发表刊物：JOURNAL OF APPLIED POLYMER SCIENCE

收录刊物：SCIE、EI

卷号：103

期号：4

页面范围：2654-2659

ISSN号：0021-8995

关键字：microencapsulation; polyesters

摘要：Poly(lactic acid-4-hydroxyproline-polyethylene glycol) (PLA-Hpr-PEG) was synthesized via melt copoly-merization with stannous chloride as a catalyst activated by a proton acid. Copolymers with different poly(ethylene glycol) (PEG) concentrations (0.1, 0.5, 1, and 5 wt %) were synthesized and exhibited moderate molecular weights (weight-average molecular weight = 9705-13,600 g/mol) and reasonable molecular weight distributions (weight-average molecular weight/number-average molecular weight = 1.35-1.66). The structure of the polymers was verified with infrared spectroscopy and proton nuclear magnetic resonance spectroscopy.
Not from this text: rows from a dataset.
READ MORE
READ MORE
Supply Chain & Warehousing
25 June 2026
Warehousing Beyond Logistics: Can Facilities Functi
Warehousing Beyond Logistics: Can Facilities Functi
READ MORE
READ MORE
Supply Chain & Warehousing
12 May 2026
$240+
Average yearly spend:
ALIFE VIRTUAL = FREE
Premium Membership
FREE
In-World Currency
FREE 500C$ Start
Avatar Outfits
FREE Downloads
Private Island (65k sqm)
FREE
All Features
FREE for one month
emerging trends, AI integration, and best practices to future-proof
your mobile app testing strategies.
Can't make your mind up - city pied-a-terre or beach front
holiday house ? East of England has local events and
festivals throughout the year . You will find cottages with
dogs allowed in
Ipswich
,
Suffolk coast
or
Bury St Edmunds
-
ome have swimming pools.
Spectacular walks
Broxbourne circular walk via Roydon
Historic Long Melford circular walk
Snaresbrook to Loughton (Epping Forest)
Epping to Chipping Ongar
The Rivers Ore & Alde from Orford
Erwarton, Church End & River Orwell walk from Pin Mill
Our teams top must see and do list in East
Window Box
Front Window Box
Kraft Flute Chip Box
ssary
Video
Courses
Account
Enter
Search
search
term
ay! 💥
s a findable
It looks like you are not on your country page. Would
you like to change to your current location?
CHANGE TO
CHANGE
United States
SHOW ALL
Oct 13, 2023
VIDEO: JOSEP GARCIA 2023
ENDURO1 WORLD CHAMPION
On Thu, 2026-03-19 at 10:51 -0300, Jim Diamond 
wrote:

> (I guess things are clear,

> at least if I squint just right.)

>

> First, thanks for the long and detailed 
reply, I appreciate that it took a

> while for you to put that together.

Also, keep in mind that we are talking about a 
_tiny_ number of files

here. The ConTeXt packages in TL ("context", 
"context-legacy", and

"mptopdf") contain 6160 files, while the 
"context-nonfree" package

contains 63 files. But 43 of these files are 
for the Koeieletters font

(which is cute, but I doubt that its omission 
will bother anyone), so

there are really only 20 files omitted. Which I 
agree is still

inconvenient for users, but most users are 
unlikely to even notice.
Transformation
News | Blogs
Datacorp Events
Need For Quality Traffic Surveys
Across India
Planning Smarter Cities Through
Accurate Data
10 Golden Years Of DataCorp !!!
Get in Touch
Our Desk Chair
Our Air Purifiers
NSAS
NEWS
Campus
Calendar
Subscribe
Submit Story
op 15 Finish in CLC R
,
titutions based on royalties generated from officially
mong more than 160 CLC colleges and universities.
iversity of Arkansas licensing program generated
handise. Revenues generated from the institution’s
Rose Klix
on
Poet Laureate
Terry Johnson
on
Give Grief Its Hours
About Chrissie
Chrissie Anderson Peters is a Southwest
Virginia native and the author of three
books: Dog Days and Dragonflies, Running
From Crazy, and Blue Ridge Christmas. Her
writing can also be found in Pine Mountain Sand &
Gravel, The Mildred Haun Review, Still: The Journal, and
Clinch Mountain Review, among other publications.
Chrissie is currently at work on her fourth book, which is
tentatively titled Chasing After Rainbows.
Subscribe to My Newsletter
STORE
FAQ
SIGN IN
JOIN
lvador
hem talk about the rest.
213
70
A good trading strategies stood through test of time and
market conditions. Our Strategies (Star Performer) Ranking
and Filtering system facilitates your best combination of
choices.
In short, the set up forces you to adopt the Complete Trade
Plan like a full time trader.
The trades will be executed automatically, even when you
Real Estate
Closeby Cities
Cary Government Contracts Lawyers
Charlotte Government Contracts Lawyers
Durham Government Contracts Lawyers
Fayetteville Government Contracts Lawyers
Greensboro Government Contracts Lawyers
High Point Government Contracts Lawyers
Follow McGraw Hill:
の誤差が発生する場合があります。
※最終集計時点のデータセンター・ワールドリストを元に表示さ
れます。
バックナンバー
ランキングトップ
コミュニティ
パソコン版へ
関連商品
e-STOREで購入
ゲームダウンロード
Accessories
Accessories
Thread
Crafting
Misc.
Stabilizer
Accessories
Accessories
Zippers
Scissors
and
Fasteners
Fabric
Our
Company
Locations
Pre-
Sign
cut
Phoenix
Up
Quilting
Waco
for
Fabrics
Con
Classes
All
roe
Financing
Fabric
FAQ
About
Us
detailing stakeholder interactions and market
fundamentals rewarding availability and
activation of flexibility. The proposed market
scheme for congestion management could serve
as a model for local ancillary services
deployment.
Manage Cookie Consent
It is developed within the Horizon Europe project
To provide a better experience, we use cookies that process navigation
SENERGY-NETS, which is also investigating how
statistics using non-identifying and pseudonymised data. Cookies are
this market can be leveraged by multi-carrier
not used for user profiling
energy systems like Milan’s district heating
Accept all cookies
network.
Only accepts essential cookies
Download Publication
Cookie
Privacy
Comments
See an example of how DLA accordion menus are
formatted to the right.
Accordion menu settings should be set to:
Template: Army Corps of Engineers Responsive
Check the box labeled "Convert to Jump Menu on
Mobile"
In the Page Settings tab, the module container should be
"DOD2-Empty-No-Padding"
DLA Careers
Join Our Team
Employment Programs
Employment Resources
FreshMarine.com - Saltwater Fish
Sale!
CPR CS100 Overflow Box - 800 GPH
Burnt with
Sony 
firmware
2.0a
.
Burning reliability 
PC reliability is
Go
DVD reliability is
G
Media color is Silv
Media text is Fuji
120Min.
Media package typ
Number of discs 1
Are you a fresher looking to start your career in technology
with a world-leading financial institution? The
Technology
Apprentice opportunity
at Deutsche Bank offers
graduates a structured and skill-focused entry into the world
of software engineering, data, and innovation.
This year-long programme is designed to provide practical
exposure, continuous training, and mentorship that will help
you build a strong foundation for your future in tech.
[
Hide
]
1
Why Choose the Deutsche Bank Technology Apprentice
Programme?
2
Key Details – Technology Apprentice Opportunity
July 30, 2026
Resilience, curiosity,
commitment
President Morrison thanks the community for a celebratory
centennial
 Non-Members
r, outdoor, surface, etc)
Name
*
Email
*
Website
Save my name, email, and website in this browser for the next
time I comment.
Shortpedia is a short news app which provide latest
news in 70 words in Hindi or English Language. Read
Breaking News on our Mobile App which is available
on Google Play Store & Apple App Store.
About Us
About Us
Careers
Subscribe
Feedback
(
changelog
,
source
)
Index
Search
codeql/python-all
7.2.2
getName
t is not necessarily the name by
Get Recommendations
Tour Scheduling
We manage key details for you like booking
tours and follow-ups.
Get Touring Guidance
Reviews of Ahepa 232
The nanoparticles were made by the nanoprecipitation method with PLA-Hpr-PEG. The size and size distribution of the nanoparticles were investigated with laser light scattering, and the surface morphology of the nanoparticles was investigated with transmission electron microscopy. The drug encapsulation efficiency and drug loading content were measured with ultraviolet absorption spectroscopy. The effects of various formulation parameters were evaluated. The prepared nanoparticles were spherical and greater than 100 nm in size. The drug loading content and encapsulation efficiency were greatly influenced by the amount of the copolymer and the volume of the solvent. The PEG content in the polymer could affect the release of drugs from the PLA-Hpr-PEG nanoparticles. (c) 2006 Wiley Periodicals, Sci.